Selasa, Januari 28, 2020

Apa yang paling membahagiakan?Angan kah.

Sebuah naskah utuh dengan prolog sempurna aku persembahkan kepada seseorang diujung jalan sana. Matanya menatap tajam. Memandang sebuah kebisuan yang kupelihara dan entah kenapa tidak mampu untuk aku utarakan.
Frasa-frasa telah aku susun sedemikian rupa. Seperti seorang bocah bengis yang sedang merencanakan sesuatu demi mendapatkan apa yang jadi keinginannya. 
Bolehkah sesekali aku egois?
Hey..kemarilah, aku punya mahkota untuk menyempurnakan kepalamu. Mahkota yang aku bentuk dari sebuah kepingan pahit, dari kerasnya omong kosong berjudul pengorbanan. Pakailah mahkota ini. Jadilah penguasa. Jadilah ratu. Atau jadilah semuanya sekaligus.
Taklukkan semua yang kamu lihat dengan mahkota itu. Injak pundakku, dan jangan menunduk agar mahkota itu tetap berada diposisi yang pas...
Tapi tunggu..! Tatapan itu..? senyuman itu..? Aneh sekali.
Matanya tercermin sebuah cinta. Hening suaranya diterjemahkan menjadi ribuan dialog-dialog kiasan yang mungkin tidak terdengar namun mampu aku rasakan.
Bibir mungilnya mulai tersenyum. Tangan nya mulai bergerak, hujan turun, aku berbalik arah.. untuk kemudian di suatu pagi yang cerah, kita duduk sendirian, lalu menyadari, bahwa kita memang sama-sama bodoh waktu itu.



Yogyakarta, 28-01-2020

Rabu, Januari 08, 2020

Nyatanya aku belum berdamai dengan diriku sendiri.

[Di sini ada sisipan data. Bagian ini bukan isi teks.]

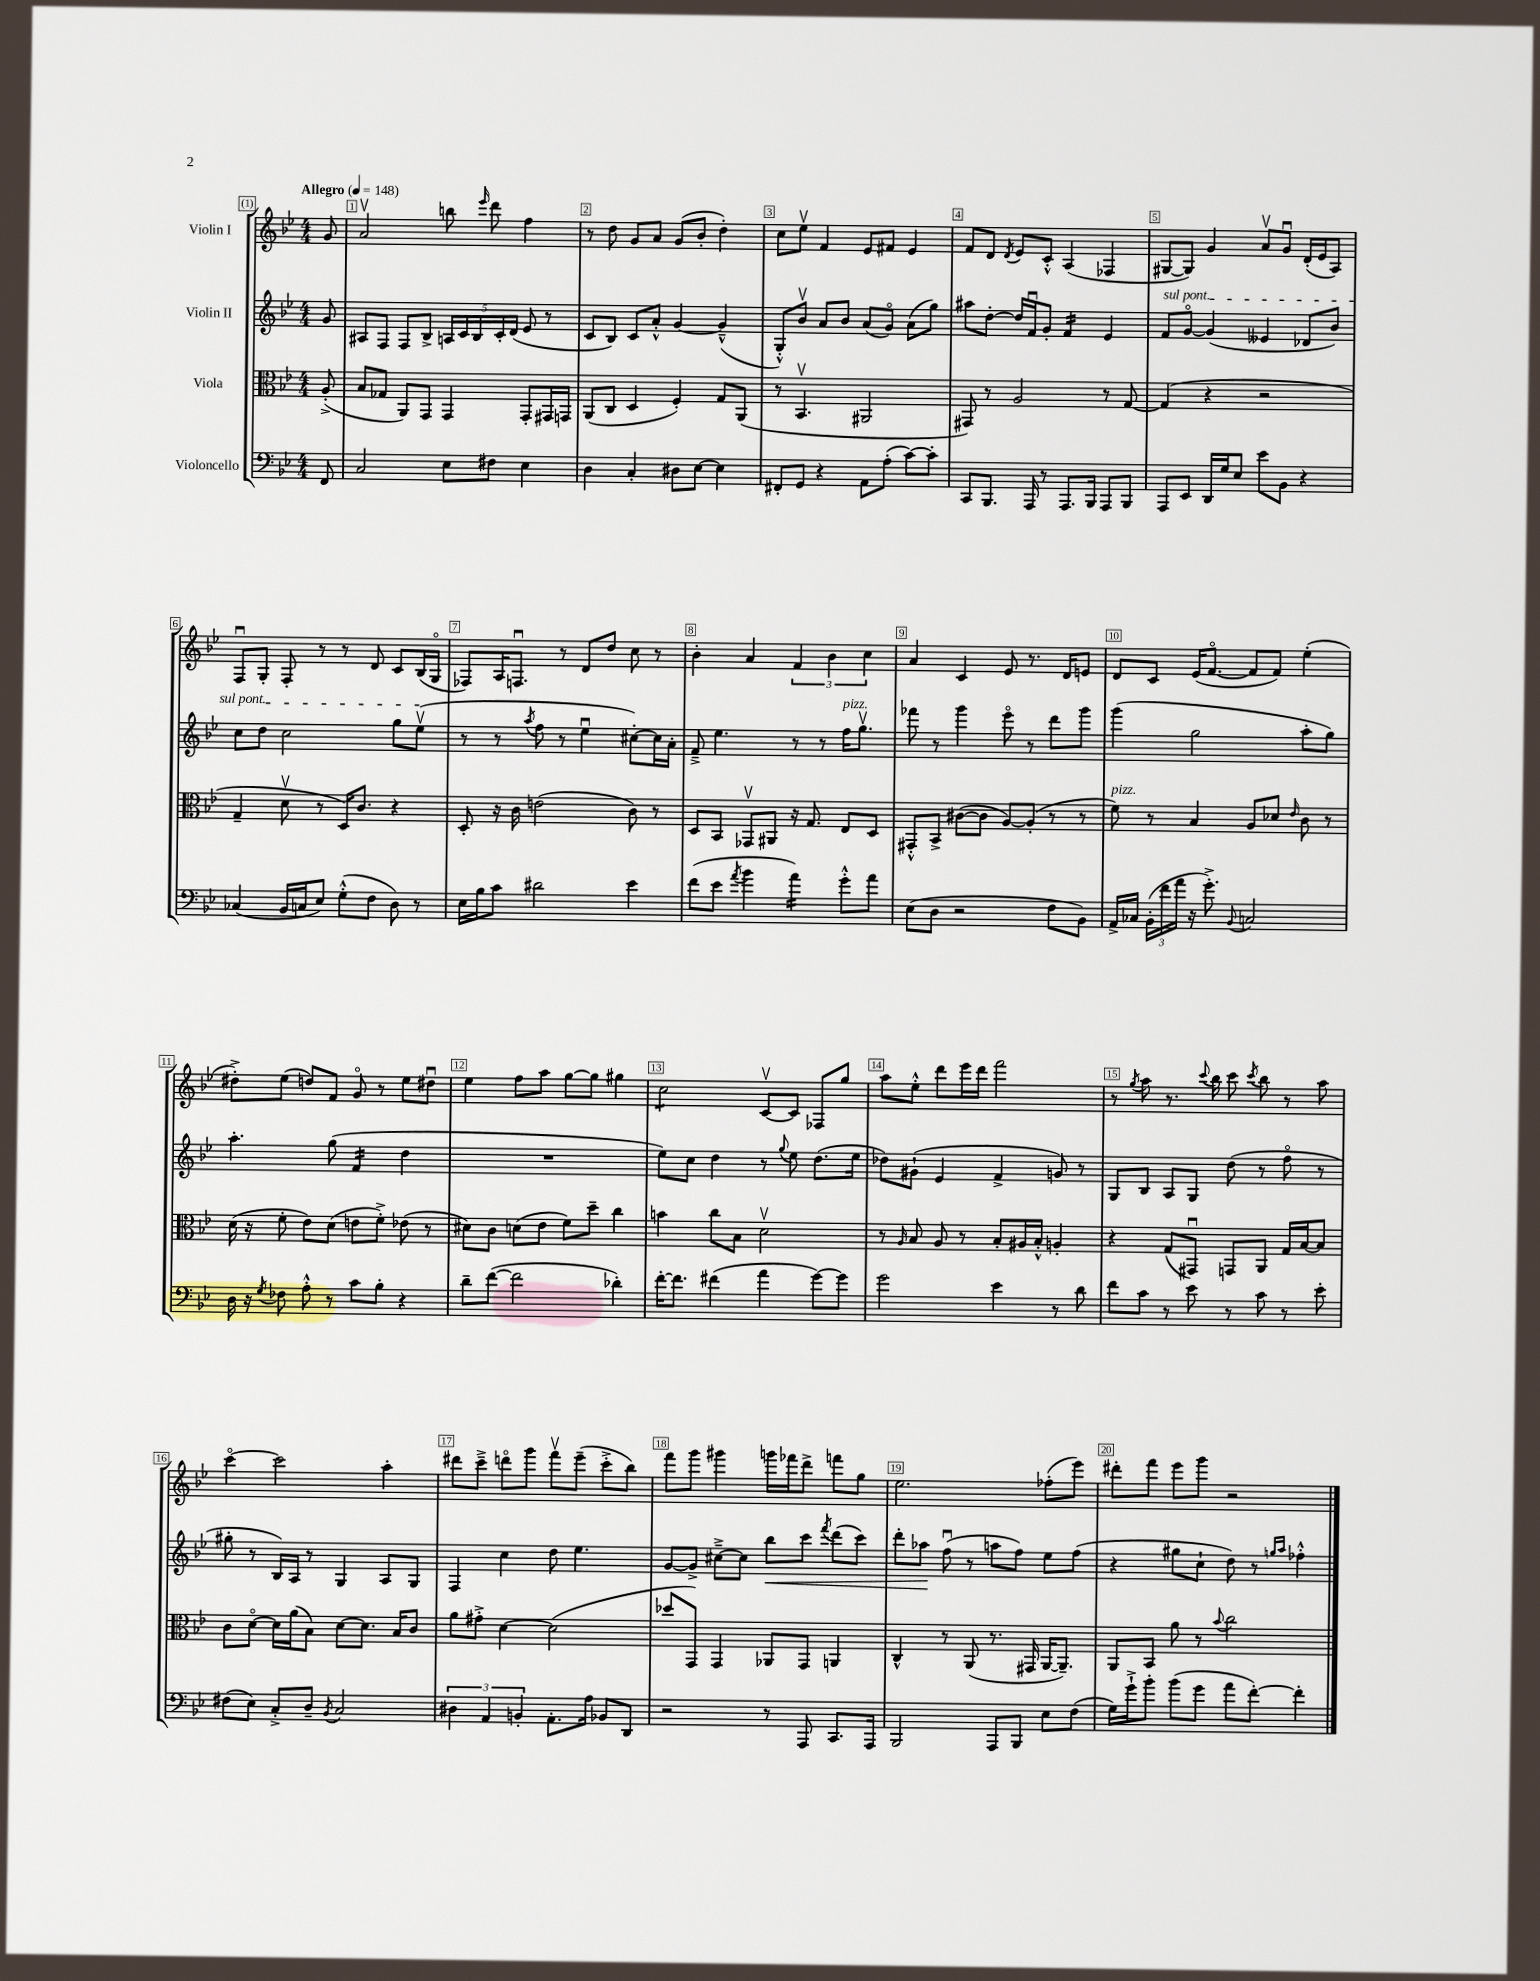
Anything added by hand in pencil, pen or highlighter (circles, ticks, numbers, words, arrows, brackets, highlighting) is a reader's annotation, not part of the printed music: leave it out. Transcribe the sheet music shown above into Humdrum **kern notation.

**kern	**kern	**kern	**kern
*staff4	*staff3	*staff2	*staff1
*clefF4	*clefC3	*clefG2	*clefG2
*k[b-e-]	*k[b-e-]	*k[b-e-]	*k[b-e-]
*M4/4	*M4/4	*M4/4	*M4/4
*MM148	*MM148	*MM148	*MM148
8FF	(8A'^	8g	8g
=	=	=	=
2C	8B-	8A#	2av
.	8G-	8F	.
.	8AA)	8F	.
.	8GG	8B-^	.
8E-	4GG	20A	8bb
.	.	20c	.
.	.	20B-	.
.	.	.	16qqeee-
8F#	.	.	8ddd
.	.	20c'	.
.	.	(20d	.
4E-	8GG'	8e-	4ff
.	16GG#	8r	.
.	16GG	.	.
=	=	=	=
4D	(8AA	8c	8r
.	8C	8B-)	8dd
4C'	4D	8c	8g
.	.	8a'^^	8a
8D#	4F')	[4g	(8g
[8E-	.	.	8b-'
4E-]	8G	(4g~^^]	4dd')
.	(8AA	.	.
=	=	=	=
8FF#'	8r	8G'^^)	8cc
8GG	4.BB-v	8b-v	8ee-v
4r	.	8a	4f
.	.	8b-	.
8AA	2AA#	(8a	8e-
(8A'	.	8go)	8f#
[8c)	.	(8a	4e-
8c']	.	8gg)	.
=	=	=	=
8CC	8GG#)	8aa#	8f
8.BBB-	8r	[8dd'	8d
.	.	.	8qd
.	2A	16dd]	8e-
16AAA	.	16fu	.
8r	.	8g'	8c'^^
8.AAA	.	4f	(4A
16BBB-	.	.	.
8AAA	8r	4e-	4F-
8BBB-	[8G	.	.
=	=	=	=
8AAA	(4G]	8f	[8G#
8EE-	.	[8go	8G#])
16DD	4r	(4g]	4g
16G	.	.	.
8E-	.	.	.
8e-	2r	4e--	8av
8BB-	.	.	8gu
4r	.	8d-	(16d'
.	.	.	16e-
.	.	8b-)	8A)
=	=	=	=
(4C-	4G~	8cc	8Fu
.	.	8dd	8G'
16BB-	8dv	2cc	8F'
16C	.	.	.
8E-)	8r	.	8r
(8G'^^	16D)	.	8r
.	8.c	.	.
8F	.	.	8d
8D)	4r	8gg	8c
8r	.	(8ee-v	(16B-
.	.	.	16Go
=	=	=	=
16E-	8D'	8r	8F-)
16B-	.	.	.
8c	16r	8r	16A
.	16c	.	8.Fu
.	.	8qaa	.
2d#	(2e	8ff	.
.	.	8r	8r
.	.	4ee-u	8d
.	.	.	8dd
4e-	8c)	[8cc#')	8cc
.	8r	16cc#]	8r
.	.	16a'	.
=	=	=	=
(8f	8D	8f~^	4b-'
8e-	8BB-	4.ee-	.
8qa	.	.	.
4b-	8GG-v	.	4a
.	8AA#	.	.
4a)	16r	8r	6f
.	8.G	.	.
.	.	8r	.
.	.	.	6b-
8g'^^	8E-	16ff	.
.	.	8.ggv	.
.	.	.	6cc
8a	8D	.	.
=	=	=	=
(8E-	8GG#'^^	8fff-	4a
8D	8BB-^	8r	.
2r	([8c#	4ggg	4c
.	8c#]	.	.
.	[8A)	8eee-o	8e-
.	(8A']	8r	8.r
8F	8r	8ddd	.
.	.	.	16d
8BB-)	8r	8ggg	8e
=	=	=	=
16AA^	8f)	(4ggg	8d
16C-	.	.	.
(24BB-'	8r	.	8c
24f	.	.	.
24a	.	.	.
16r	4B-	2gg	(16e-
8.g'^)	.	.	[8.fo
8qqBB-	.	.	.
2C	8A	.	8f]
.	8d-	.	8f)
.	16qqe-	.	.
.	8c	8aa'	(4ee-'
.	8r	8gg)	.
=	=	=	=
16D	(16d	4.aa'	8dd#'^)
16r	16r	.	.
8qG	.	.	.
8F-	8f'	.	(8ee-
8A'^^	8e-)	.	8dd)
8r	(8d	(8gg	8f
8c	8e	4f	8go
8B-'	8f'^)	.	8r
4r	(8e-	4dd	8ee-
.	8r	.	8dd#u
=	=	=	=
8d~	8d#)	1r	4ee-
([8f	8c	.	.
2f]	(8d	.	8ff
.	8e-	.	8aa
.	8f)	.	[8gg
.	8dd~	.	8gg]
4d-')	4cc	.	4gg#
=	=	=	=
[16f'	4b	8ee-)	2cc
8.f]	.	.	.
.	.	8cc	.
(4f#	8cc	4dd	.
.	8B-	.	.
4a	2dv	8r	[8cv
.	.	8qqgg	.
.	.	8ee-	8c]
[8g)	.	(8.dd	8F-
8g]	.	.	8gg
.	.	16ee-	.
=	=	=	=
2g	8r	8dd-)	8aa
.	16qqA	.	.
.	8B-	(8g#`	8ee-'^^
.	8A	4e-	8ddd
.	8r	.	16eee-
.	.	.	16ddd
4e-	8B-'	4f^	2fff
.	16A#	.	.
.	16B-'^^	.	.
8r	4A'	8g)	.
8d	.	8r	.
=	=	=	=
8f	4r	8G	8r
.	.	.	8qgg
8c	.	8B-	8aa
8r	(8G	8A	8.r
8e-	8GG#u)	8G	.
.	.	.	8qqccc
.	.	.	16bb-
8r	8GG	(8dd	8ccc
.	.	.	8qccc
8c	8AA	8r	8bb-
8r	16G	8ffo	8r
.	[16B-	.	.
8e-'	8B-]	8r	8aa
=	=	=	=
(8F#	8c	8gg#'	[4ccco
8E-)	[8do	8r	.
8C'^	16d]	16B-)	2ccc]
.	(16a	16A	.
8D~	8B-)	8r	.
8qBB-	.	.	.
2C	[8d	4G	.
.	8.d]	.	.
.	.	8A	4aa'
.	16B-	.	.
.	8c	8G	.
=	=	=	=
6D#	8a	4F	8ddd#
.	8g#'^	.	8ccc~^
6AA	.	.	.
.	[4d	4cc	8dddo
6BB'	.	.	.
.	.	.	8ggg
8.AA'	(2d]	8dd	8fffv
.	.	4.ee-	(8eee-~
16A	.	.	.
8BB-	.	.	8ccc'^
8DD	.	.	8bb-)
=	=	=	=
2r	8dd-	[8g	8fff
.	8GG)	8g^]	8ggg
.	4GG	[8cc#~^	4ggg#
.	.	8cc#]	.
8r	8AA-	8bb-	16ggg
.	.	.	16fff-
8AAA	8GG	8ccc	8ddd^
.	.	8qfff	.
8.CC	4AA	(8ddd	8fff
.	.	8ccc)	8gg
16AAA	.	.	.
=	=	=	=
2BBB-	4C^^	8ddd'	2.ee-
.	.	8aa-	.
.	8r	(8ffu	.
.	(8AA	8r	.
8AAA	8.r	8aa	.
8BBB-	.	8ff)	.
.	16GG#	.	.
8E-	[16AA	8ee-	(8ff-'
.	8.AA~])	.	.
(8F	.	(8ff	8eee-)
=	=	=	=
16G)	8AA	4r	8ddd#'
16g`^	.	.	.
8b-'	8BB-	.	8fff
(8b-	8a	8gg#	8eee-
8g	8r	8cc`	8ggg
.	8qqb-	.	.
8a	2cc	8dd)	2r
[8f')	.	8r	.
.	.	16qqgg	.
.	.	16qqaa	.
4f']	.	4ff-'^^	.
==	==	==	==
*-	*-	*-	*-
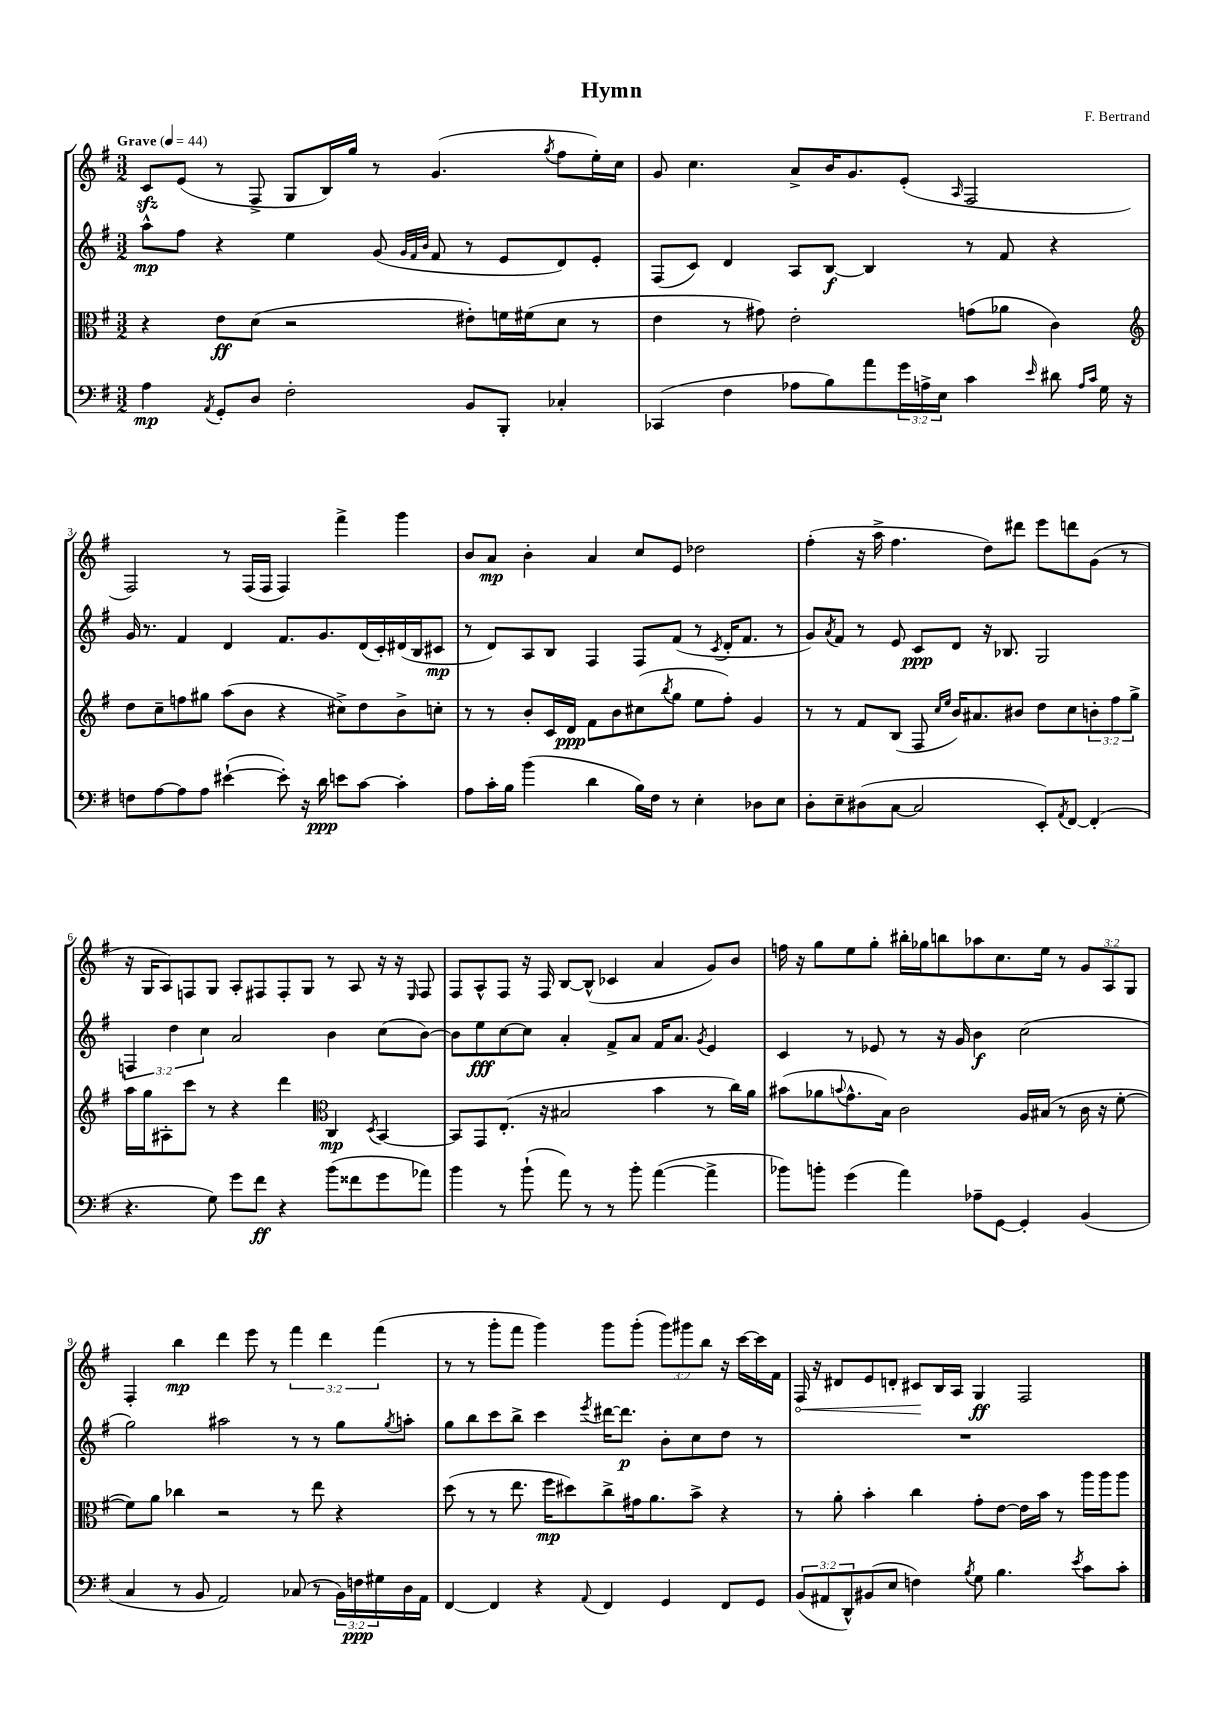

Berdamai dengan orang yang nyebelin, pernah. Berdamai dengan orang yang mengganggap musuh atau sebaliknya, pernah. Berdamai dengan orang-orang yang masuk dalam daftar ‘orang yang menyayangi’, juga pernah. Berdamai dengan masa lalu, berdamai dengan rasa sakit, berdamai dengan penyakit, semuanya juga pernah.
Lalu, apa yang paling sulit dari semuanya? Berdamai dengan diri sendiri. Ternyata rasanya menyakitkan. Karena sulit dan tidak mudah sama sekali. Dan saat aku berada di titik tidak bisa memaafkan, aku mulai menyalahkan diri sendiri atas ketidaksempurnaanku. While I know that, tidak ada manusia yang sempurna. Aku juga merasa menjadi orang yang punya lebih banyak kekurangan dibanding orang lain. Seolah-olah aku orang yang paling tahu ada berapa banyak jumlah kekurangan di setiap masing-masing orang. Dan kelamaan, aku bisa membenci diri sendiri.
Ikhlas dan pasrah. Adalah dua hal yang paling sulit kulakukan. Dan setiap aku sedang akan belajar ikhlas dan pasrah, aku melibatkan Tuhan. Karena aku merasa tak sanggup. Tapi saat ada tangan Tuhan yang ikut membantuku untuk ikhlas dan sabar, rasanya jadi lebih ringan. Dan saat ini, aku sedang berada di titik mencoba berdamai dengan diri sendiri. Untuk apa? Membuang segala hal yang negatif yang di otakku, membuat diriku lebih tenang, dan melihat diriku apa adanya. Hingga saat aku bercermin, aku melihat seorang manusia yang memang biasa berbuat salah dan punya banyak kekurangan. Biar aku gak naif.
Kenapa damai menjadi sebuah kata yang sulit? Memaafkan menjadi sebuah kata yang bermakna berat? Karena aku memang belum bisa benar-benar berdamai dengan diri sendiri. Tapi percayalah, bahwa aku akan terus belajar. Bukan untuk siapa-siapa, tapi untuk diriku sendiri. Karena bahagia itu kan kita yang ciptakan. Tapi memang aku tak mau menggantungkan bahagiaku di tempat yang salah. Dan tak mau jauh-jauh mencari. Karena memang bahagia itu ada di diriku sendiri.
Lalu jika aku tak bisa berdamai dengan diri sendiri, bagaimana caranya aku bahagia? Bagaimana caranya aku menikmati hidup? Dan bagaimana caranya aku bisa menerima diriku apa adanya. Selain mencoba untuk berdamai, aku juga mencoba untuk selalu berdoa pada Tuhan. Tidak harus selalu menengadahkan tangan, tapi setidaknya Tuhan tahu apa maksudku dan Tuhan melihat usahaku dalam belajar.
Belajar menerima diri sendiri dan belajar menghapus masa lalu.



Yogyakarta, 08-01-2020

Skenario terbaik-Nya

Sering kali manusia di penuhi rasa kesal juga kecewa, saat harapan tak selaras dengan kenyataan. Namun, inilah kehidupan ... Banyak misteri ...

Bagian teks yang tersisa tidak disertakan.